The problem is about having three tables that have a relation sequentialy between each other. More specifically table Person has a reverse relation with table PersonSession and the second one has a reverse relation with Billing table. And the problem arises when we want to filter some persons based on their sessions and their billings.
Three models are as below:

#models.py
    class Person(models.Model):
        first_name = models.CharField(max_length=
20)
        last_name = models.CharField(max_length=20)
   
    class PersonSession(models.Model):
        start_time = models.DateTimeField(auto_now_add=True)
        end_time = models.DateTimeField(null=True,
                                        blank=True)
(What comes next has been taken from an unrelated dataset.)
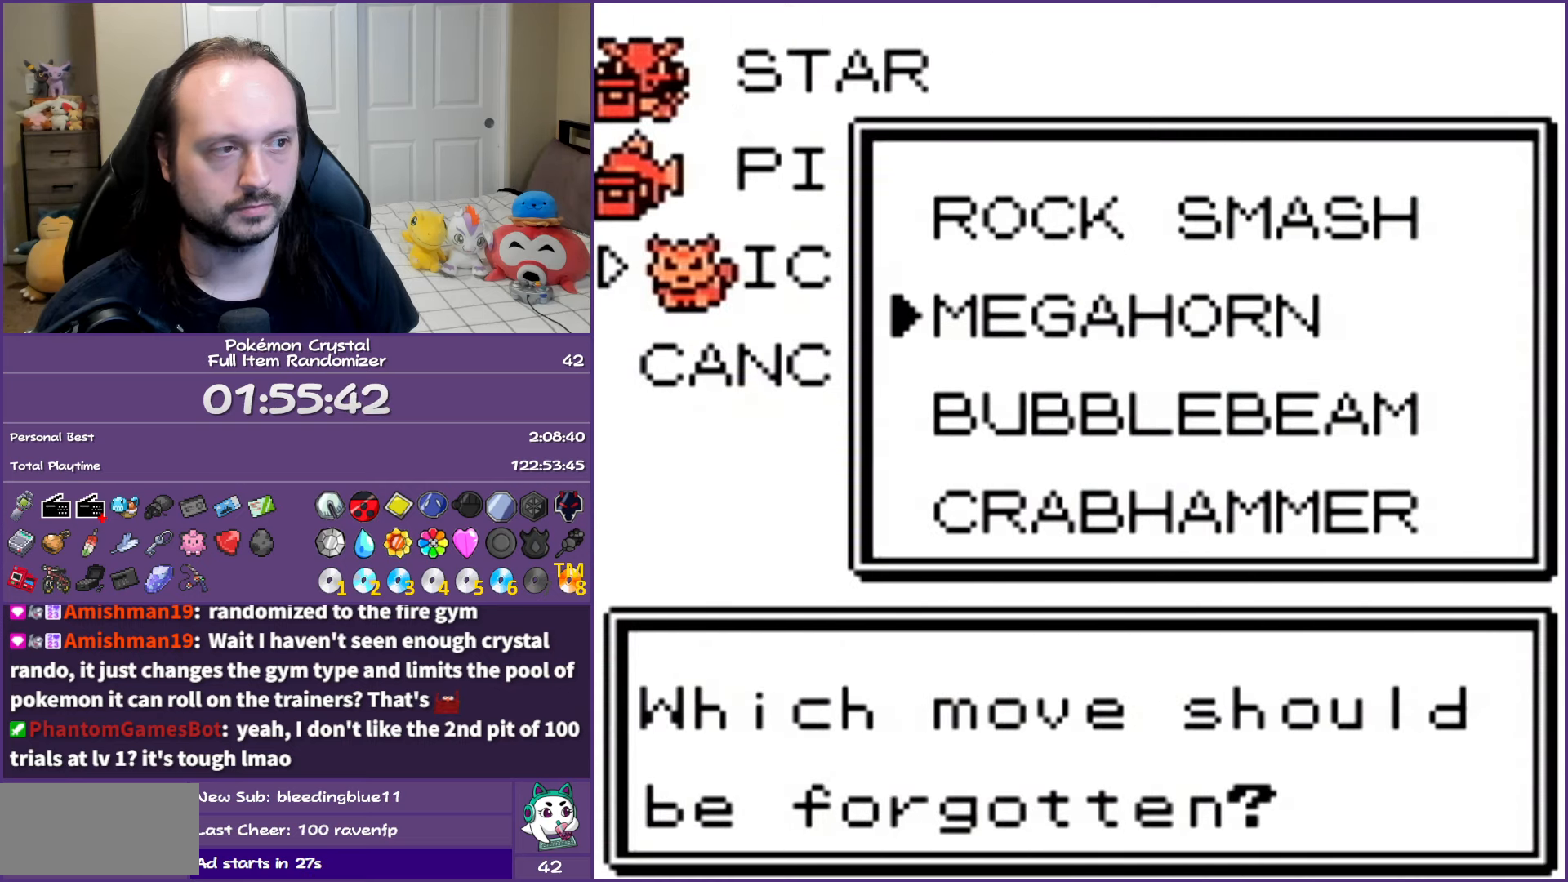
{"buttons": ["A"], "events": [[33, "DPAD_DOWN", "down"], [100, "DPAD_DOWN", "up"], [283, "DPAD_UP", "down"], [367, "A", "down"], [367, "DPAD_UP", "up"]]}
        person = models.ForeignKey(Person, related_name='sessions')
   
    class Billing(models.Model):
        DEBT = 'DE'
        BALANCED = 'BA'
        CREDIT = 'CR'
   
        session = models.OneToOneField(PersonSession,
                                       blank=False,
                                       null=False,
                                       related_name='billing')
        STATUS = ((BALANCED, 'Balanced'),
                  (DEBT, 'Debt'),
                  (CREDIT, 'Credit'))
   
        status = models.CharField(max_length=2,
                                  choices=STATUS,
                                  blank=False,
                                  default=BALANCED
                                  )

#views.py
    class PersonFilter(django_filters.FilterSet):
        start_time = django_filters.DateFromToRangeFilter(name='sessions__start_time',
                                     distinct=True)
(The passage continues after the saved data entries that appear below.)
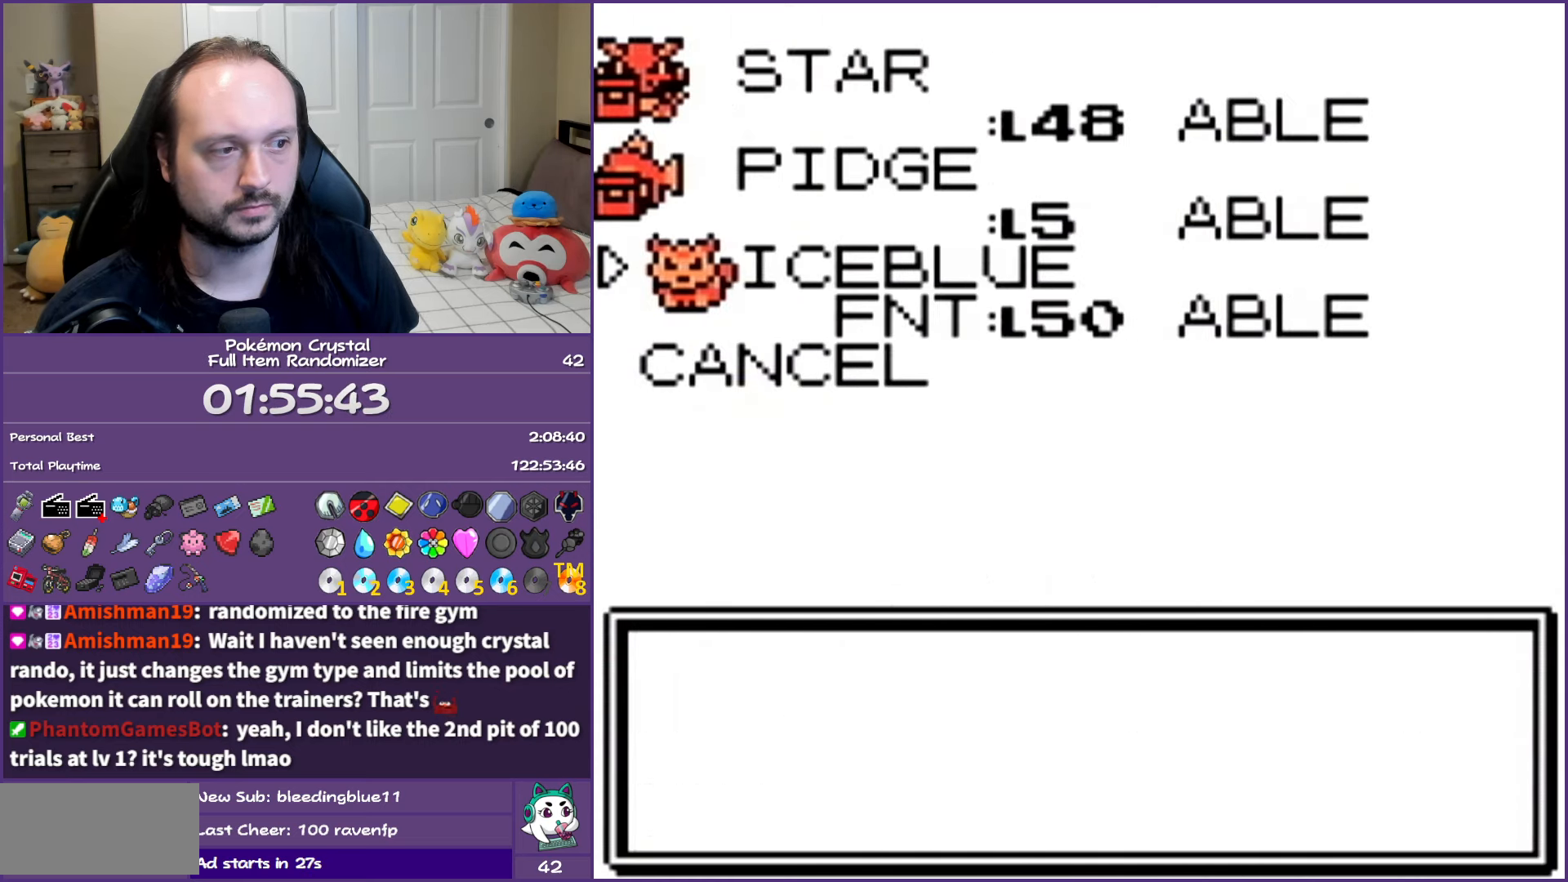
{"buttons": [], "events": [[183, "A", "up"], [317, "B", "down"], [433, "B", "up"]]}
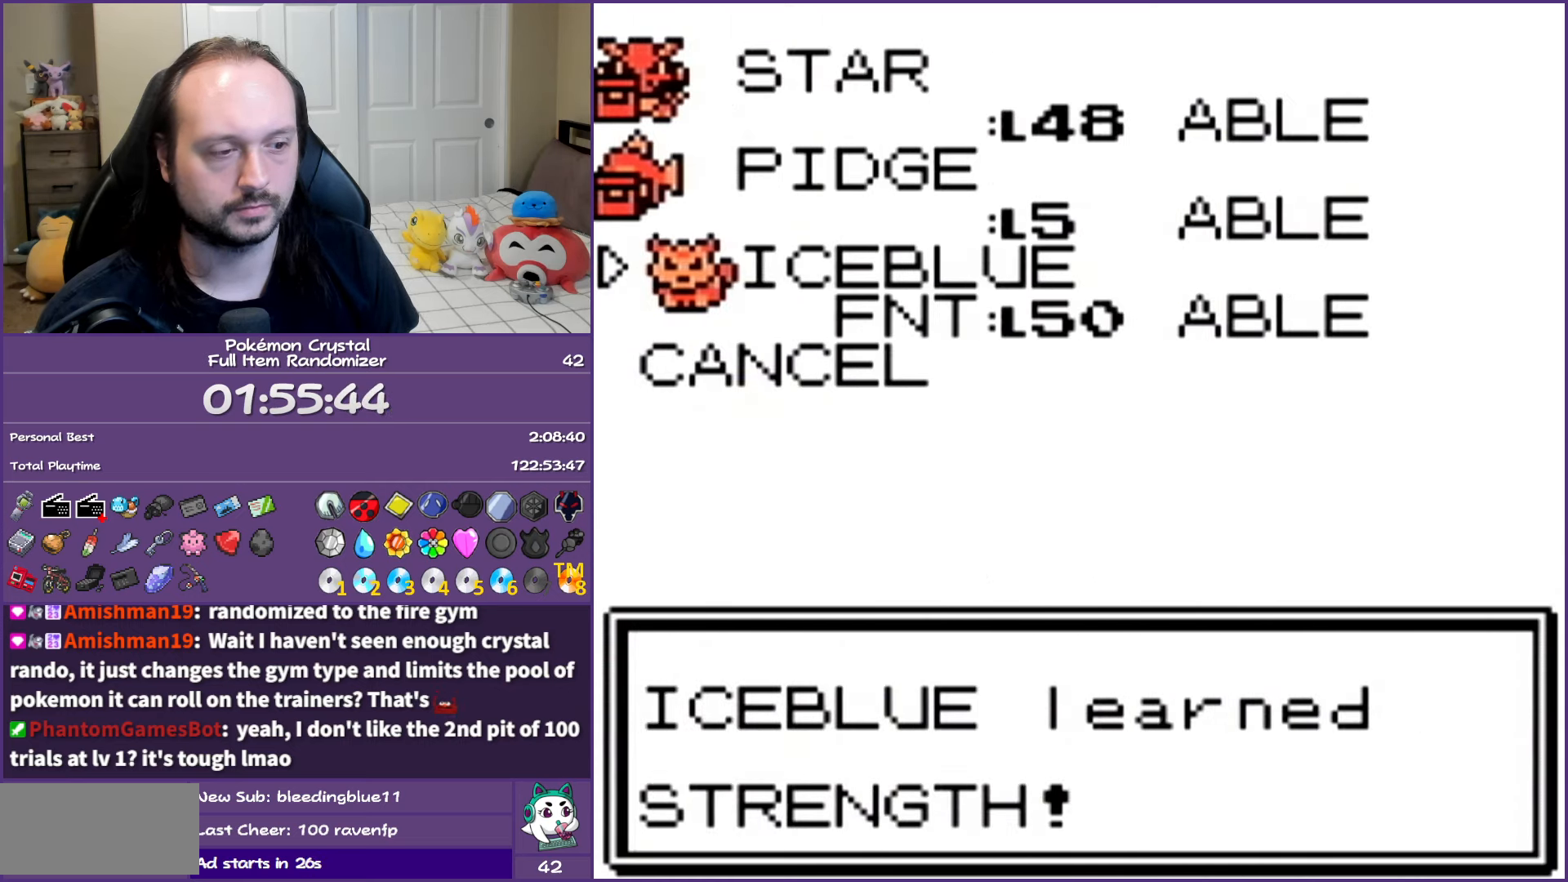
{"buttons": [], "events": [[17, "B", "down"], [100, "B", "up"], [200, "B", "down"], [300, "B", "up"], [417, "B", "down"], [500, "B", "up"]]}
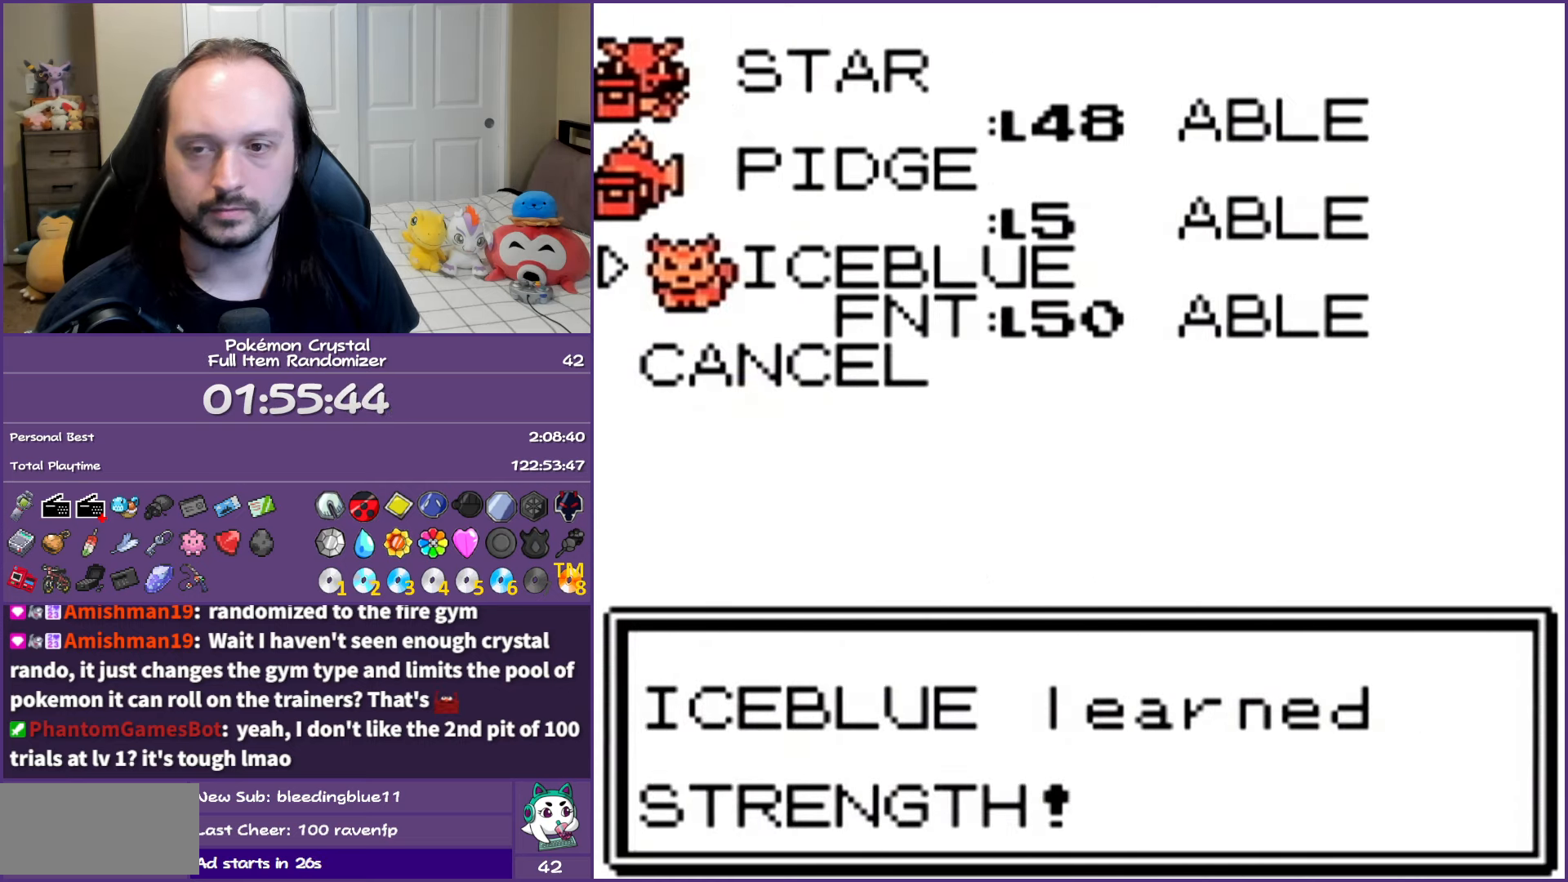
{"buttons": ["B"], "events": [[67, "B", "down"], [167, "B", "up"], [267, "B", "down"], [367, "B", "up"], [450, "B", "down"]]}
        billing_status = django_filters.ChoiceFilter(name='sessions__billing__status',
                            choices=Billing.STATUS,
                            distinct=True)
   
        class Meta:
            model = Person
            fields = ('first_name', 'last_name')
   
    class PersonList(generics.ListCreateAPIView):
        queryset = Person.objects.all()
        serializer_class = PersonSerializer
        filter_backends = (django_filters.rest_framework.DjangoFilterBackend)
        filter_class = PersonFilter

There is a difference between when we call a simple filter like this:
Person.objects.filter(Q(sessions__start_time__gte='2000-02-01') & \
                      Q(sessions__start_time__lte='2000-03-01') & \
                      Q(sessions__billing__status=Billing.DEBT))
or something like this:
Person.objects.filter(Q(sessions__start_time__gte='2000-02-01') & \ Q(sessions__start_time__lte='2000-03-01')).filter( Q(sessions__billing__status=Billing.DEBT))
As the answer to my question stated the second one creates two inner join on a same table PersonSession that is obviously wrong, but when using djnago-filter, filters on qeryset would be applied sequentially and the result is like the second query which is incorrect.
I hope to find a way to keep my filters working and able to use them together or each of them separately.